Überlegen, eine Meinung haben und flexibel sein:q .

Wie ein anderer Boardie schon schrieb:
"Nur der Versuch macht kluch"!


Petri heil 

bacalo


----------



## Aal777 (7. Februar 2006)

*AW: Dorsch köder frage*

War auch im Sommer auf Fehman und habe mit zwei rot/schwarzen Twistern als Beifänger und einen 100g Pilker. Hatte einmal und als einziger drei dorsche auf einmal dran.:g

Gruß Aal777


----------



## Ulxxx Hxxst (7. Februar 2006)

*AW: Dorsch köder frage*

Oder die Langweiler-Methode : Zwei Japse übereinander,unten `nen 250er Blei und das bei wenig Drift einfach über den Grund schleifen lassen. Zwischendurch ab und zu mal LANGSAME Pilkbewegungen.


Uli H.


----------



## Toffee (7. Februar 2006)

*AW: Dorsch köder frage*



			
				Makreli schrieb:
			
		

> Also ich habe mal ne frage ich gehe immer auf der Ostsee(Kutter angeln)aber ich fange nicht aber die anderen fangen was was mache ich falsch mein Köder ist so:
> Unten ein roter Pilker ein roter Beifäner und ein Tintenfisch in schwarz grün


 
Tintenfisch als Beifänger kannste getrost zu Hause lassen.Auf Oktopusse geht zu *99,9* % KEIN Dorsch.Probiere mal die Montagen:

1. Kieler Spitzkopf (ohne Drilling),125 gr, mit 2 japanroten (alternativ schwarz-roten) Beifängern .Abstand Pilker zum 1.Seitenarm(kein Drahtarm!!) ca 50 cm.Derselbe Abstand zwischen dem ersten und 2. Abgang.30 cm dadrüber ne normale Schlaufe.

2.Kieler Blitzpilker (mit Drilling),100 gr, und einem Beifänger.Abstand des Seitenarms zum Pilker auch wieder 50 cm.30 cm dadrüber eine normale Schlaufe.

Zum Seitenarm (das ist die schnur vom Vorfach zum Twister): Länge bis zum Hakenbogen ca 20 cm.
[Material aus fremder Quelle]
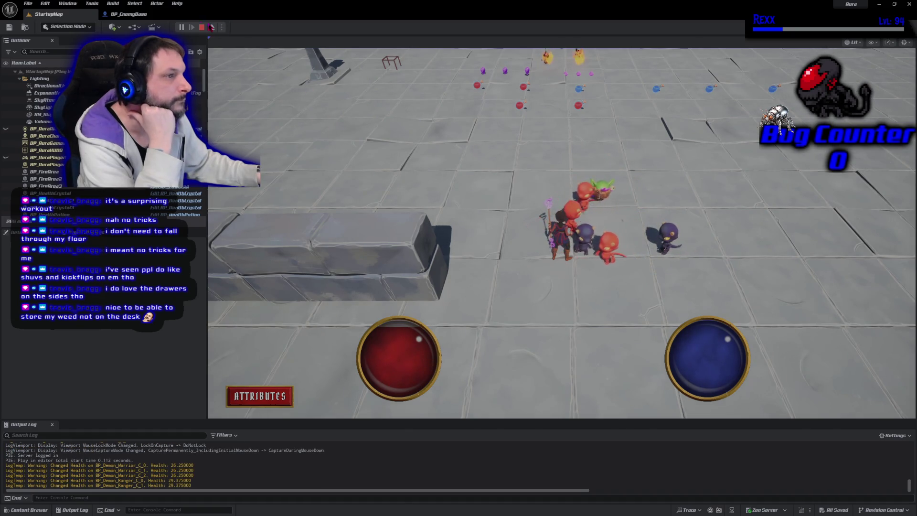
pyautogui.click(201, 27)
Gewichtsangaben natürlich je nach Drift.

Variiere deine Pilkerführung, aber immer am Grund bleiben , also mal nur den Pilker am Grund schleifen lassen , mal zupfend einkurbeln.Merke dir dann einfach, auf welche deiner "Aktionen" der Dorsch gebissen hat und wiederhole dann diese.

Gruß Toffee


----------



## carpi (9. Februar 2006)

*AW: Dorsch köder frage*

HI
also Beifänger weglassen würd ich schonmal garnich weil zumindest wir da immer mit abstand die Meisten Fische drauf fangen!
Von Beifängern solltest du immer eine kleine,bunte Auswahl dabei haben zum rumprobieren! dann is es auch wichtig dass du den Bodenkontakt spürst.. also nicht zu schweres Gerät und nachm absinken immer noch paar sek. liegen lassen! Das machen auch viele Falsch.
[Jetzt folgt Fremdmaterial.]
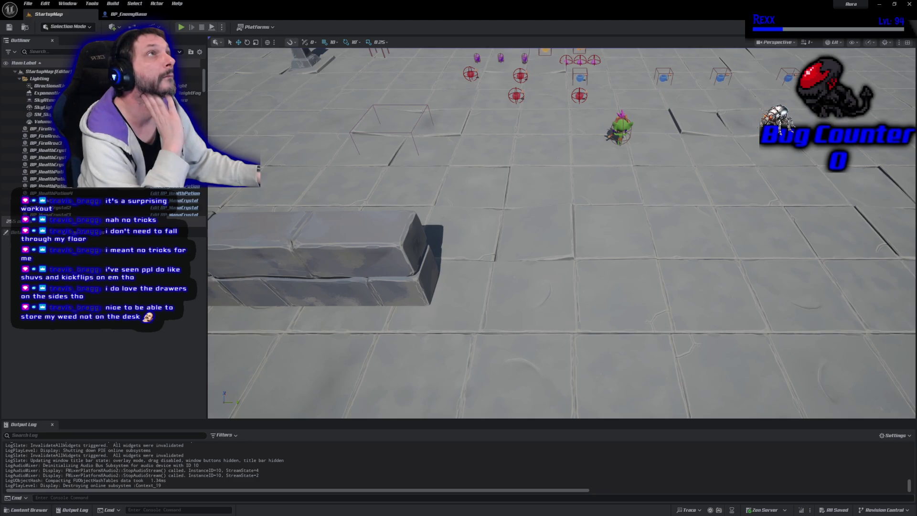
pyautogui.click(128, 14)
Zu den Tintenfischchen muss ich sagen dass ich auch mit denen als Beifänger sehr erfolgreich war... das wiederspricht sich zwar jez mit dem was hier die wahrscheinlichen Spezis aus der Nähe zur Ostsee geschrieben hatten aba ich kanns auch nicht ändern.. immer wenn ich aufm Kutter steh sind die verrückt nach den Tintenfischen =) aba auch hier wieder wichtig. die Farbe!
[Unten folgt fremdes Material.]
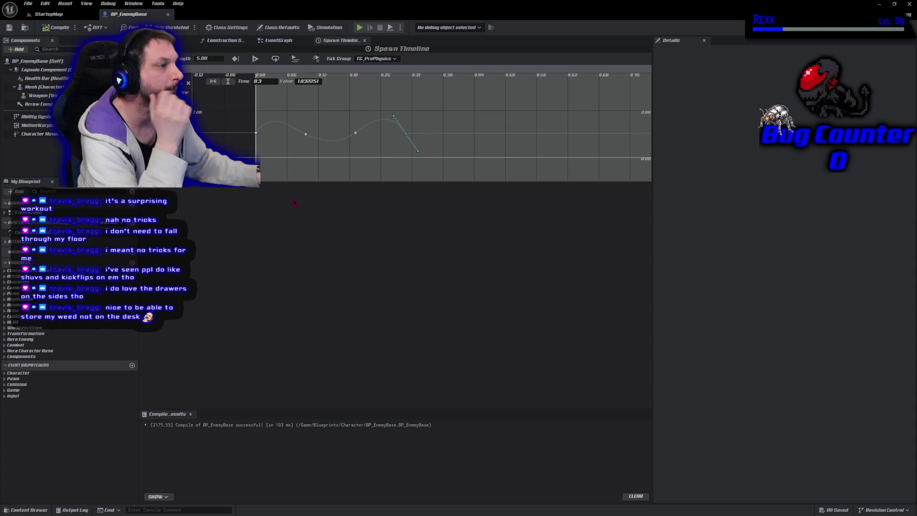
# Flatten the tangents at the 0, 0.1, 0.2 and 0.3 keys, then save BP_EnemyBase
pyautogui.click(257, 135)
pyautogui.moveTo(269, 118); pyautogui.dragTo(276, 126)
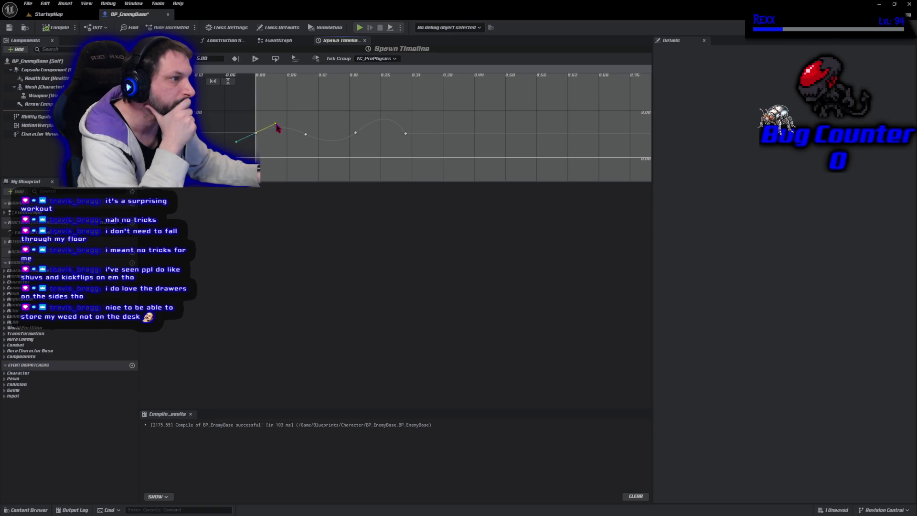
pyautogui.moveTo(277, 127); pyautogui.dragTo(279, 133)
Also normal is Kutterangeln eins der leichtestens Sachen.. udn wie schon gesagt das wichtigste ist imkmer der Kontak auch mit den anderen Anglern!

viel Erfolg das nächste mal!!


----------



## Makreli (10. Februar 2006)

*AW: Dorsch köder frage*

Ja mache ich und meine meisten gehen auf Japan Rot Beifänger
danke
:m :m :m :m :m :m :m :m :m


----------